The Visitors and Residents activity invites reflection on personal and institutional use of digital technology. This is mapped across 4 quadrants divided by 2 continuum’s; V&R plus personal and institutional/professional.

example of V&R map
example of V&R map from https://www.jisc.ac.uk/guides/evaluating-digital-services/example-visitor-and-resident-maps

Whereas Prensky suggested either/or divides between digital natives and immigrants, the V&R duality is more flexible. You can be a visitor in one area and a resident in another, depending on criteria like motivation and the digital traces you leave behind.

I expected my map to reflect residency. If you promote technology it helps to have used it. But lately I’ve been conscious of how the internet blurs lines between work and non-work time. I found changing institutions an interesting opportunity to rethink my digital practice, making conscious choices over which tools to keep and which to abandon, while in some areas like email I’ve backtracked and applied more of a visitor mode. It’s unlikely I could have reviewed and revised my digital practices in this way without a major lifestyle shift.

Residency is defined as ‘the act of establishing or maintaining a residence in a given place’ while visitation suggests a more functional approach. Both include being online. A third category needs to be included. This is the NAYs, the Not Arrived Yet’s.

extending the V&R continuum
extending the V&R continuum slide from SRHE Conference presentation

This area includes the reluctant or resistant – the digitally shy – who resist the VLE, are not present on social media and don’t have mobile internet devices. This could also be interpreted as aspirational, as in ‘I would like to – but need support and resources to make it happen’.

While applying V&R to learning and teaching, it must be remembered how beyond the educational sector, there are an estimated 17 million people in the UK who have no internet connection or are unable to make relevant use of it. Here neither residency nor visitation is a possibility.

As more people are caught up in the social impact of the internet and pressured into digital ways of working, the assumption everyone is more or less at the same starting point needs to be challenged. Whether it’s with regard to institutional learning and teaching strategies or central government policy and practice, it’s too easy to assume a higher level of visitor status than exists. On the other side, maybe we should be rethinking some of our residence practices too.

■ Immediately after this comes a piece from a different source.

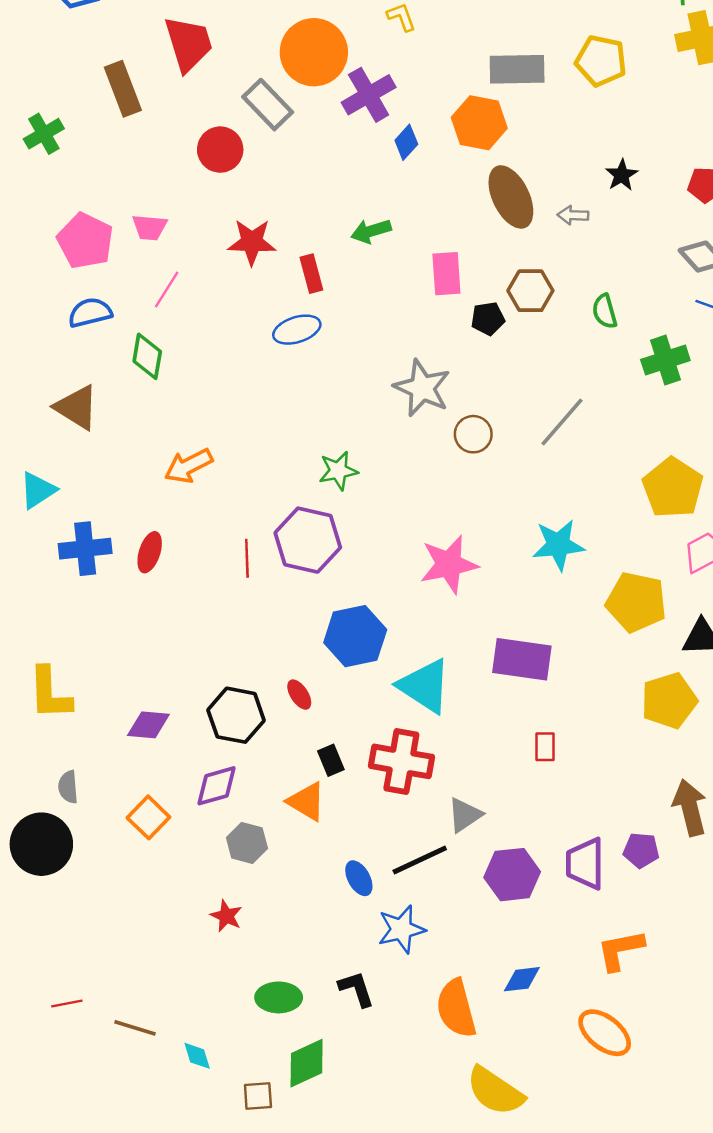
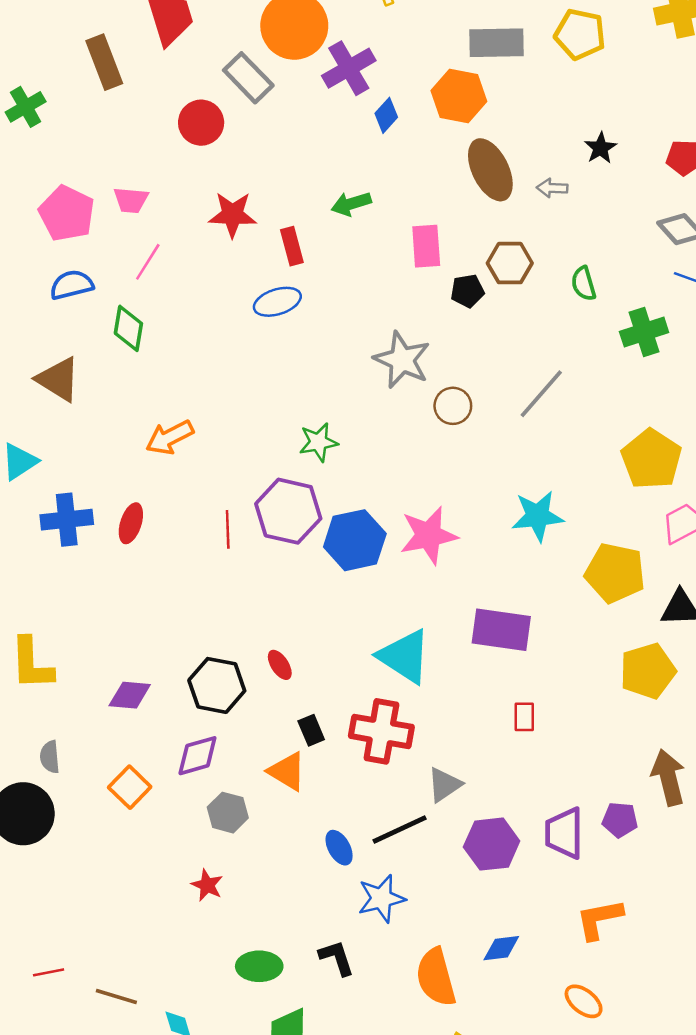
blue hexagon: (355, 636) -> (355, 540), moved
orange ellipse: (605, 1033) -> (584, 1001), size x0.7

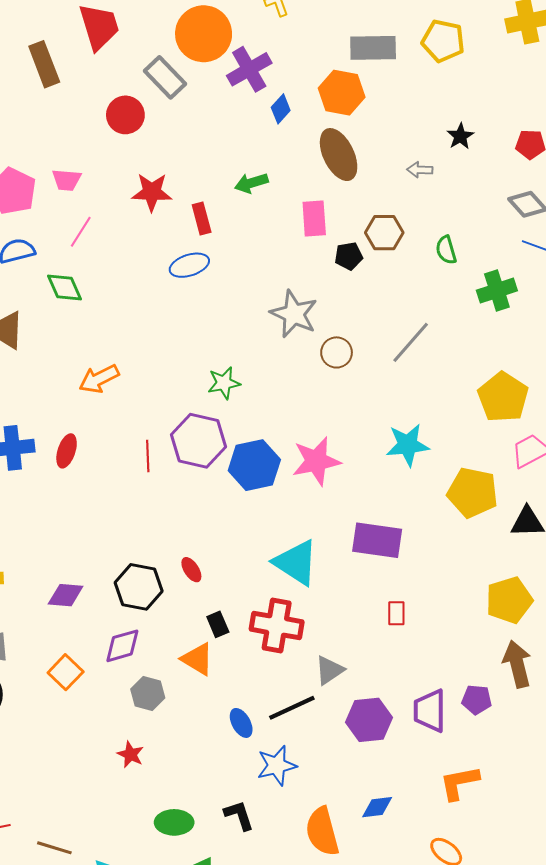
brown ellipse: (490, 170) -> (339, 155), moved
green diamond: (128, 328) -> (65, 288), turned -33
yellow pentagon: (648, 671) -> (509, 600), moved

Melissa Gregg in Work’s Intimacy (2011) describes blurred lines between work and non-work as ‘presence bleed’. Always on call, answering emails and responding to social media 24/7 has become possible but is it desirable or expected? Foucault’s work on the regulation of behaviour through internalising social norms comes to mind, in particular disciplinary power and techniques of the self. Who hasn’t been caught out taking a sneaky look at their mobile under the table or in the loo? Mapping our digital ways of working onto the V&R quadrants is useful, but of even more value is how it encourages you to take a long hard look at your digital practices in the first place.